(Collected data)
────────────────────

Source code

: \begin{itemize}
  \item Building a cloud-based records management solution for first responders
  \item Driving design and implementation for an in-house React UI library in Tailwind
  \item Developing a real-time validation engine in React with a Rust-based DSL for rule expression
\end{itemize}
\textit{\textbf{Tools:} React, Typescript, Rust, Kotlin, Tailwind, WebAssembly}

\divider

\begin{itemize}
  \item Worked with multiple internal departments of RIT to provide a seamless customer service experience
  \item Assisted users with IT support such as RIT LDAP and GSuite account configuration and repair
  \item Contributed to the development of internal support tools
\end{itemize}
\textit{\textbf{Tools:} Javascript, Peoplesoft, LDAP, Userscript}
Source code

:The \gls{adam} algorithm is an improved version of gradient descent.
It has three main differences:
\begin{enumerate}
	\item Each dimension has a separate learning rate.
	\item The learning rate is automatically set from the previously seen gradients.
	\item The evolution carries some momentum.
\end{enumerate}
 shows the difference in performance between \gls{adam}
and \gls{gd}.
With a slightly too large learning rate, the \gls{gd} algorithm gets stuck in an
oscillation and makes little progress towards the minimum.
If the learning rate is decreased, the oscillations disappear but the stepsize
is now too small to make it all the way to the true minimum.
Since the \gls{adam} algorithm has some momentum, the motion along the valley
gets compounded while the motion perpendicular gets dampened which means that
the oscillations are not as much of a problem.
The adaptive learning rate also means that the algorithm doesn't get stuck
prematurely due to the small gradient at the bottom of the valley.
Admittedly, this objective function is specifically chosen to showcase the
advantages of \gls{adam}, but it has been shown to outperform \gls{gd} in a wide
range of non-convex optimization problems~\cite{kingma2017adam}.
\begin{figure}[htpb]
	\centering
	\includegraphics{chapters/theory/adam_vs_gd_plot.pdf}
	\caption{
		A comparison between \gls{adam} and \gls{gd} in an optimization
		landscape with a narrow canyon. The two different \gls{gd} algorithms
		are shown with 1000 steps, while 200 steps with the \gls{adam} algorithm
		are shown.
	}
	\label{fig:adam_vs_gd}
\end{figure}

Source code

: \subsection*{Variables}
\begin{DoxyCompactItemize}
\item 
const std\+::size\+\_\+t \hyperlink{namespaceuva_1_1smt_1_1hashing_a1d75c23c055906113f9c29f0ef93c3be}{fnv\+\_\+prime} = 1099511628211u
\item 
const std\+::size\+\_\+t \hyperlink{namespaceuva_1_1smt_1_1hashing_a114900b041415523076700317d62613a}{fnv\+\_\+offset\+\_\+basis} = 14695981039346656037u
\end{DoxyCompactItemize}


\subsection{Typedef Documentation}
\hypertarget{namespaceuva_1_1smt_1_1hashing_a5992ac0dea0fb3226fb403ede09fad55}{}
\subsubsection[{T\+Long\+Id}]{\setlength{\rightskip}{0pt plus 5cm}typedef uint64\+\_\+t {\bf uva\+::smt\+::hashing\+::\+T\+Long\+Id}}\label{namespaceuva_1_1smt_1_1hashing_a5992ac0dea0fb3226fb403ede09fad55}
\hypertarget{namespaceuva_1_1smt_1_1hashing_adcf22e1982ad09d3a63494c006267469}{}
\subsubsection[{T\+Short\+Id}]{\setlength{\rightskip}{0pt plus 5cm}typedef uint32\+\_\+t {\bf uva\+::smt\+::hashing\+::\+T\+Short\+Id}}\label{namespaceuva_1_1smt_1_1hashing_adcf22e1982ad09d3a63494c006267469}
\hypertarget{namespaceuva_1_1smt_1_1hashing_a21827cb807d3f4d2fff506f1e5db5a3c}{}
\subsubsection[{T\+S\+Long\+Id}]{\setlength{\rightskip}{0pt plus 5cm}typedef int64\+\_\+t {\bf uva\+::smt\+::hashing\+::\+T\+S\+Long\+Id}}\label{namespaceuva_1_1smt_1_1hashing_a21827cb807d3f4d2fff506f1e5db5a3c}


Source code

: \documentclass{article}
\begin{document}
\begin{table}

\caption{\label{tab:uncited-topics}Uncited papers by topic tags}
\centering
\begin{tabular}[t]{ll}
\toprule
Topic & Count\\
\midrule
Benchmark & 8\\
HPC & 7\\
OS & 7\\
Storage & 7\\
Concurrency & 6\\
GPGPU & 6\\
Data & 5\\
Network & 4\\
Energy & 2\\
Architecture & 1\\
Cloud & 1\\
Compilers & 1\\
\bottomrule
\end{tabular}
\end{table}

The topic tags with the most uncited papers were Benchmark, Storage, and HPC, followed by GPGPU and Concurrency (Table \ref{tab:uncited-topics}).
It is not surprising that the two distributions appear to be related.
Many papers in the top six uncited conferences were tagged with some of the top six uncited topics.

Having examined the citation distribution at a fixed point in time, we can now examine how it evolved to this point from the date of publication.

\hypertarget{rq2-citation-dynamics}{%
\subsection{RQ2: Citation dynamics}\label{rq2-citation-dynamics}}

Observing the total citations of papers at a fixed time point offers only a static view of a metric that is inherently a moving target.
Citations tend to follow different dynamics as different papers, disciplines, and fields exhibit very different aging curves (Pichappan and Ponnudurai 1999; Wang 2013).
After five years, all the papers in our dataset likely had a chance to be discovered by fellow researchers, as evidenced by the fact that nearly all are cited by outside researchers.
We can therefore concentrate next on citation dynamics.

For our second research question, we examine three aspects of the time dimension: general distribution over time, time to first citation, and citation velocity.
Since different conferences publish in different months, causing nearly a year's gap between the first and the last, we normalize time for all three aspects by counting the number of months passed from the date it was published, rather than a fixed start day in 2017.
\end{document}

────────────────────

Assignment
An exact copy is needed of the closing lines of the entries above, counting from the one that contains "For our second" and including it and the last.

Task solution
For our second research question, we examine three aspects of the time dimension: general distribution over time, time to first citation, and citation velocity.
Since different conferences publish in different months, causing nearly a year's gap between the first and the last, we normalize time for all three aspects by counting the number of months passed from the date it was published, rather than a fixed start day in 2017.
\end{document}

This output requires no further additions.